Evans and his colleagues have experience with a similar approach to nicotine but believe an antibody against opioids will be much more effective. "You need very little quantity to have this effect in the brain so you don't need as much antibody, which means this vaccine strategy that we're developing should be much more effective."

Researchers working on this opioid vaccine — many of them University of Montana graduates — say it's exciting to be working on something that could benefit so many people."

"It's just really exciting to also know the science behind it too on finding a novel way to really attack a problem that's really been an epidemic prior to COVID, and it's exciting to be able to help in that way," UM Ph.D. graduate Asia Riel says during a break from her research work.

The five-year, $33-million effort should lead to a clinical trial sometime in the next year.
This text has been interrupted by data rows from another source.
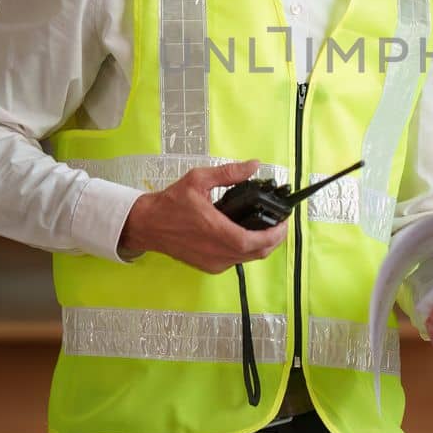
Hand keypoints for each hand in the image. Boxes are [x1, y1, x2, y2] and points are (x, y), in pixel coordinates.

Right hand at [119, 160, 288, 273]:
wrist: (148, 225)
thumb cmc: (171, 203)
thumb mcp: (199, 179)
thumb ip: (229, 173)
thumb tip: (254, 165)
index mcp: (216, 231)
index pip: (255, 242)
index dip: (275, 235)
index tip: (284, 222)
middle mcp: (216, 252)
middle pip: (258, 253)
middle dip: (274, 239)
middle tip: (280, 223)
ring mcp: (213, 262)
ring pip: (248, 259)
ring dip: (262, 245)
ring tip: (267, 227)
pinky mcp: (209, 266)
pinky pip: (236, 261)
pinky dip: (247, 250)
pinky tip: (248, 235)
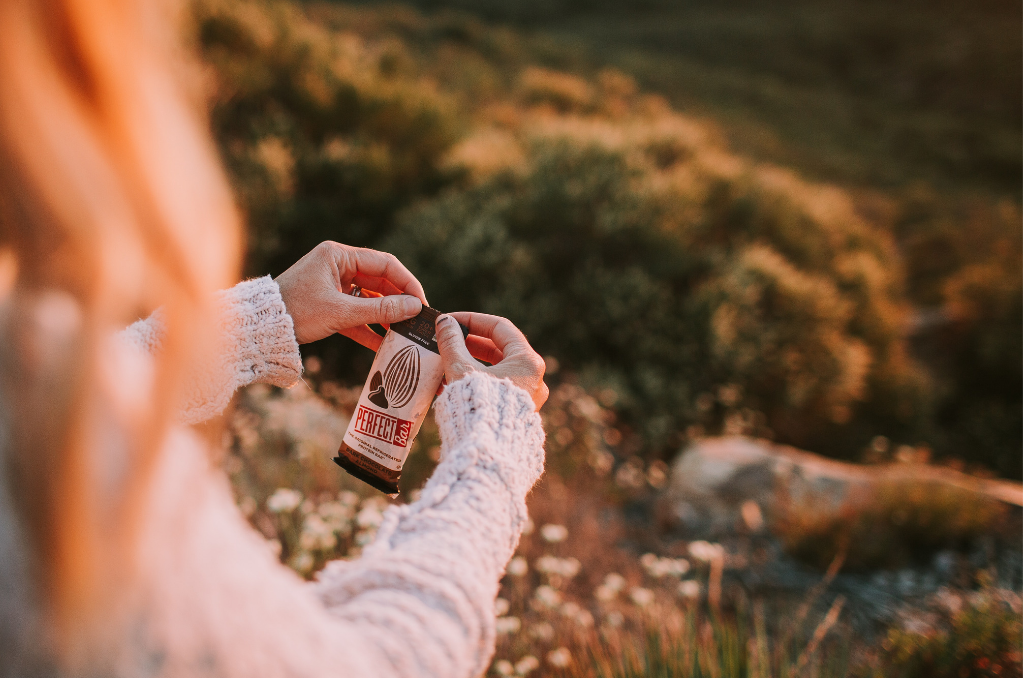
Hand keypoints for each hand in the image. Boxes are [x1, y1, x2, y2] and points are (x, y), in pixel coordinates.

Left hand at [276, 242, 426, 348]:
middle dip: (398, 302)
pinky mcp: (328, 304)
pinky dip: (368, 327)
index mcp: (338, 256)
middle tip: (417, 320)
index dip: (407, 283)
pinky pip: (355, 313)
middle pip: (380, 281)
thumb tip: (414, 308)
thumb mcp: (341, 311)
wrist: (260, 329)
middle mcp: (338, 266)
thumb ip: (380, 309)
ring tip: (404, 333)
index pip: (385, 263)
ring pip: (369, 299)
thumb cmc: (296, 311)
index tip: (422, 302)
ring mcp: (333, 285)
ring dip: (385, 316)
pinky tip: (383, 343)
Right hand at [434, 312, 548, 409]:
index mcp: (528, 362)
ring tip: (444, 360)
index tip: (450, 321)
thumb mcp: (461, 371)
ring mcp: (528, 399)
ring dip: (471, 363)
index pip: (500, 328)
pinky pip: (497, 389)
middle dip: (470, 343)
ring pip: (497, 371)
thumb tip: (444, 323)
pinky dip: (477, 382)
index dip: (472, 320)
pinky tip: (452, 383)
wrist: (487, 455)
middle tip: (446, 339)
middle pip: (500, 350)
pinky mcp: (517, 415)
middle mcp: (534, 379)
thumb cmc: (477, 409)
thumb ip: (452, 344)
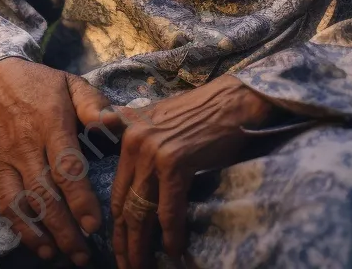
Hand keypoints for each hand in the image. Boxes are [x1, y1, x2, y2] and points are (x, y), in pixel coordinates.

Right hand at [0, 57, 122, 264]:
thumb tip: (115, 123)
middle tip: (85, 253)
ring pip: (25, 204)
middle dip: (65, 228)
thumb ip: (94, 104)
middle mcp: (28, 144)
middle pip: (45, 193)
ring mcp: (9, 159)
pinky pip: (6, 204)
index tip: (94, 224)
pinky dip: (22, 229)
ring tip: (66, 256)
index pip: (66, 165)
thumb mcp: (72, 84)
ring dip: (44, 234)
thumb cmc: (45, 85)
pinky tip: (41, 246)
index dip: (79, 197)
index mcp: (51, 122)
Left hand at [109, 74, 273, 268]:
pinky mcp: (174, 161)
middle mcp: (135, 141)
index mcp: (129, 132)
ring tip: (142, 267)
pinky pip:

But Dr. Evans says it will take teamwork.

"It takes years and years of research from students and postdocs and scholars here at the University of Montana and other places to figure out how to do this and then implement it.

It takes corporate partners. This program is partnered with Inimmunen, which is a biotech company right here in Missoula the GMP manufacturing and those aspects of it that don't fit well in a university environment, more of an industry side of things and controlling how well the product is manufactured and make sure it's safe for use in people."

That award from the National Institutes of Health to work on the opioid vaccine was the largest research award ever granted to the University of Montana.